## Moving the Camera Through a Scene

### Summary of Techniques

A fly-through is an effect created by moving the camera through three-dimensional space, giving the impression that you are flying along with the camera as if in an aircraft. You can fly through regions of a scene that might be otherwise obscured by objects in the scene or you can fly by a scene by keeping the camera focused on a particular point.

To accomplish these effects you move the camera along a particular path, the x-axis for example, in a series of steps. To produce a fly-through, move both the camera position and the camera target at the same time.

The following example makes use of the fly-though effect to view the interior of an isosurface drawn within a volume defined by a vector field of wind velocities. This data represents air currents over North America.

This example employs a number of visualization techniques. It uses

• Isosurfaces and cone plots to illustrate the flow through the volume

• Lighting to illuminate the isosurface and cones in the volume

• Stream lines to define a path for the camera through the volume

• Coordinated motion of the camera position, camera target, and light

### Graph the Volume Data

The first step is to draw the isosurface and plot the air flow using cone plots.

See `isosurface`, `isonormals`, `reducepatch`, and `coneplot` for information on using these commands.

Setting the data aspect ratio (`daspect`) to `[1,1,1]` before drawing the cone plot enables MATLAB® software to calculate the size of the cones correctly for the final view.

```load wind wind_speed = sqrt(u.^2 + v.^2 + w.^2); figure p = patch(isosurface(x,y,z,wind_speed,35)); isonormals(x,y,z,wind_speed,p) p.FaceColor = [0.75,0.25,0.25]; p.EdgeColor = [0.6,0.4,0.4]; [f,vt] = reducepatch(isosurface(x,y,z,wind_speed,45),0.05); daspect([1,1,1]); hcone = coneplot(x,y,z,u,v,w,vt(:,1),vt(:,2),vt(:,3),2); hcone.FaceColor = 'blue'; hcone.EdgeColor = 'none'; ```

### Set the View

You need to define viewing parameters to ensure the scene is displayed correctly:

• Selecting a perspective projection provides the perception of depth as the camera passes through the interior of the isosurface (`camproj`).

• Setting the camera view angle to a fixed value prevents MATLAB from automatically adjusting the angle to encompass the entire scene as well as zooming in the desired amount (`camva`).

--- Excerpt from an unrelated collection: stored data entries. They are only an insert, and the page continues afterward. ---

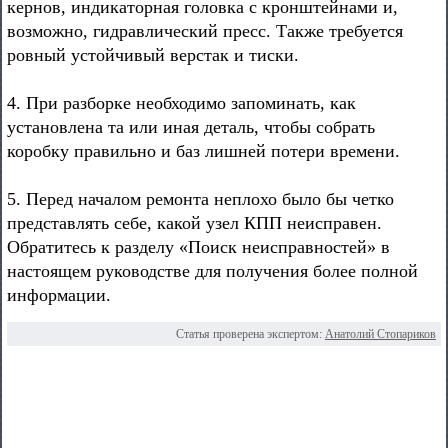
кернов, индикаторная головка с кронштейнами и,
возможно, гидравлический пресс. Также требуется
ровный устойчивый верстак и тиски.
4. При разборке необходимо запоминать, как
установлена та или иная деталь, чтобы собрать
коробку правильно и баз лишней потери времени.
5. Перед началом ремонта неплохо было бы четко
представлять себе, какой узел КПП неисправен.
Обратитесь к разделу «Поиск неисправностей» в
настоящем руководстве для получения более полной
информации.
Статья проверена экспертом:
Анатолий Стопариков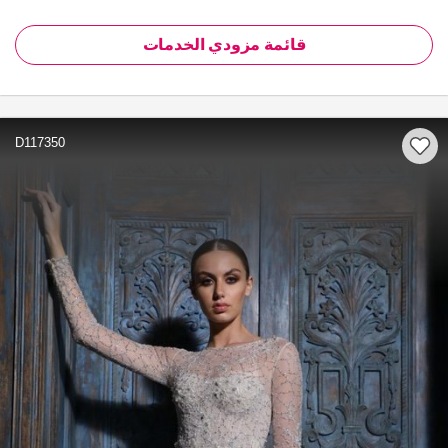
قائمة مزودي الخدمات
D117350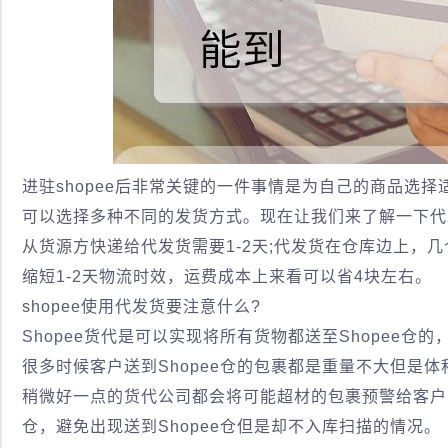
进驻shopee后非常关键的一件事情是为自己的商品选择
可以选择多种不同的发货方式。现在让我们来了解一下代
从货源方快递给代发货需要1-2天;代发货在仓库边上，几
缩短1-2天物流时效，运费成本上来看可以省4块左右。
shopee使用代发货要注意什么?
Shopee货代是可以实现将所有货物都送至Shopee仓
很多时候客户送到Shopee仓的包裹都是重量不大但是体
稍微好一点的货代公司都会将可能超材的包裹预警给客户，
仓，避免出现送到Shopee仓但是却不入库扫描的情况。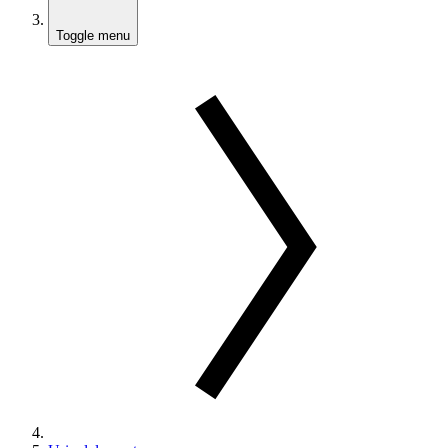
Toggle menu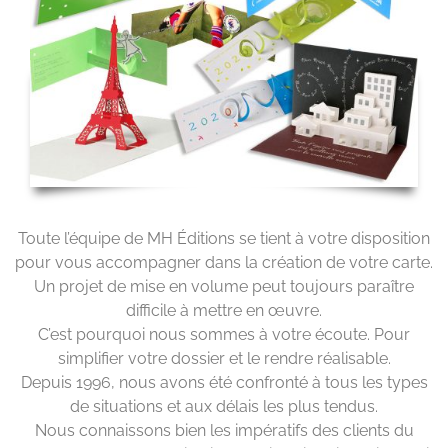
Toute l’équipe de MH Éditions se tient à votre disposition
pour vous accompagner dans la création de votre carte.
Un projet de mise en volume peut toujours paraître
difficile à mettre en œuvre.
C’est pourquoi nous sommes à votre écoute. Pour
simplifier votre dossier et le rendre réalisable.
Depuis 1996, nous avons été confronté à tous les types
de situations et aux délais les plus tendus.
Nous connaissons bien les impératifs des clients du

```camproj perspective camva(25) ```

### Specify the Light Source

Positioning the light source at the camera location and modifying the reflectance characteristics of the isosurface and cones enhances the realism of the scene:

• Creating a light source at the camera position provides a "headlight" that moves along with the camera through the isosurface interior (`camlight`).

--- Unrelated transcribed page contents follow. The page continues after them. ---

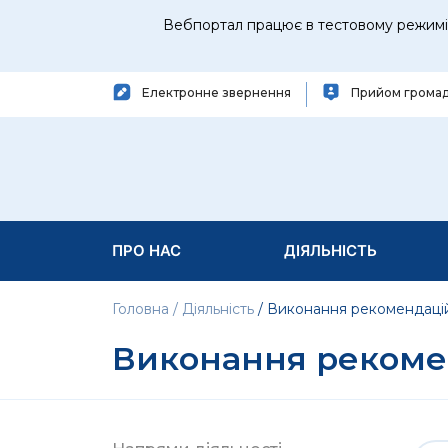
Вебпортал працює в тестовому режимі 
Електронне звернення
Прийом грома
ПРО НАС
ДІЯЛЬНІСТЬ
Головна
Діяльність
Виконання рекомендаці
Виконання рекоме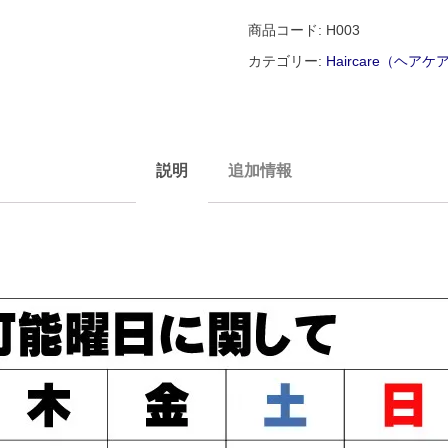
商品コード:
H003
カテゴリー:
Haircare（ヘア
説明
追加情報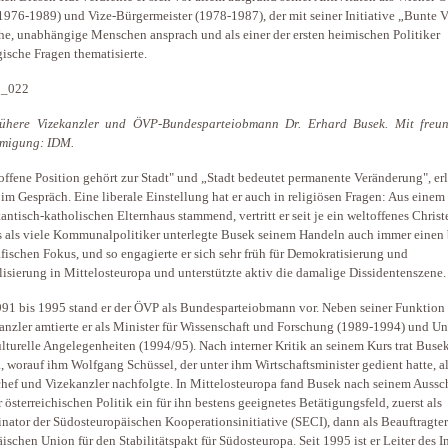
1976-1989) und Vize-Bürgermeister (1978-1987), der mit seiner Initiative „Bunte 
che, unabhängige Menschen ansprach und als einer der ersten heimischen Politiker
ische Fragen thematisierte.
rühere Vizekanzler und ÖVP-Bundesparteiobmann Dr. Erhard Busek. Mit freun
migung: IDM.
offene Position gehört zur Stadt" und „Stadt bedeutet permanente Veränderung", erl
im Gespräch. Eine liberale Einstellung hat er auch in religiösen Fragen: Aus einem
tantisch-katholischen Elternhaus stammend, vertritt er seit je ein weltoffenes Chris
 als viele Kommunalpolitiker unterlegte Busek seinem Handeln auch immer einen 
fischen Fokus, und so engagierte er sich sehr früh für Demokratisierung und
lisierung in Mittelosteuropa und unterstützte aktiv die damalige Dissidentenszene.
91 bis 1995 stand er der ÖVP als Bundesparteiobmann vor. Neben seiner Funktion 
anzler amtierte er als Minister für Wissenschaft und Forschung (1989-1994) und Un
lturelle Angelegenheiten (1994/95). Nach interner Kritik an seinem Kurs trat Buse
, worauf ihm Wolfgang Schüssel, der unter ihm Wirtschaftsminister gedient hatte, a
chef und Vizekanzler nachfolgte. In Mittelosteuropa fand Busek nach seinem Auss
r österreichischen Politik ein für ihn bestens geeignetes Betätigungsfeld, zuerst als
nator der Südosteuropäischen Kooperationsinitiative (SECI), dann als Beauftragter
ischen Union für den Stabilitätspakt für Südosteuropa. Seit 1995 ist er Leiter des In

• Setting the reflection properties of the isosurface gives the appearance of a dark interior (`AmbientStrength` set to 0.1) with highly reflective material (`SpecularStrength` and `DiffuseStrength` set to 1).

• Setting the `SpecularStrength` of the cones to 1 makes them highly reflective.

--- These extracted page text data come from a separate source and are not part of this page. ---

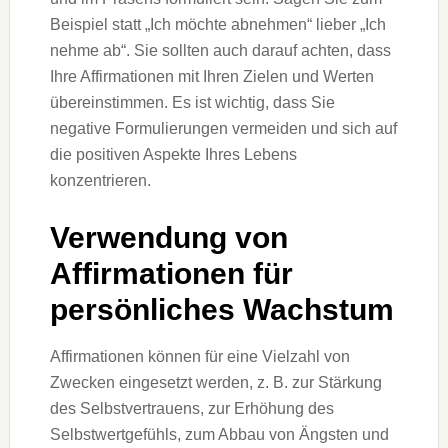
Beispiel statt „Ich möchte abnehmen“ lieber „Ich
nehme ab“. Sie sollten auch darauf achten, dass
Ihre Affirmationen mit Ihren Zielen und Werten
übereinstimmen. Es ist wichtig, dass Sie
negative Formulierungen vermeiden und sich auf
die positiven Aspekte Ihres Lebens
konzentrieren.
Verwendung von
Affirmationen für
persönliches Wachstum
Affirmationen können für eine Vielzahl von
Zwecken eingesetzt werden, z. B. zur Stärkung
des Selbstvertrauens, zur Erhöhung des
Selbstwertgefühls, zum Abbau von Ängsten und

```hlight = camlight('headlight'); p.AmbientStrength = 1; p.SpecularStrength = 1; p.DiffuseStrength = 1; hcone.SpecularStrength = 1; set(gcf,'Color','k') set(gca,'Color',[0,0,0.25])```

### Select the Lighting Method

Use `gouraud` lighting for smoother lighting:

```lighting gouraud ```

### Define the Camera Path as a Stream Line

Stream lines indicate the direction of flow in the vector field. This example uses the x-, y-, and z-coordinate data of a single stream line to map a path through the volume. The camera is then moved along this path. The tasks include

• Create a stream line starting at the point` x = 80`, `y = 30`, `z = 11`.

• Get the x-, y-, and z-coordinate data of the stream line.

• Delete the stream line (you could also use `stream3` to calculate the stream line data without actually drawing the stream line).

```hsline = streamline(x,y,z,u,v,w,80,30,11); xd = hsline.XData; yd = hsline.YData; zd = hsline.ZData; delete(hsline) ```

### Implement the Fly-Through

To create a fly-through, move the camera position and camera target along the same path. In this example, the camera target is placed five elements further along the x-axis than the camera. A small value is added to the camera target x position to prevent the position of the camera and target from becoming the same point if the condition `xd(n) = xd(n+5)` should occur:

• Update the camera position and camera target so that they both move along the coordinates of the stream line.

• Move the light along with the camera.

• Call `drawnow` to display the results of each move.

```for i=1:length(xd)-5 campos([xd(i),yd(i),zd(i)]) camtarget([xd(i+5)+min(xd)/500,yd(i),zd(i)]) camlight(hlight,'headlight') drawnow end ```

See `coneplot` for a fixed visualization of the same data.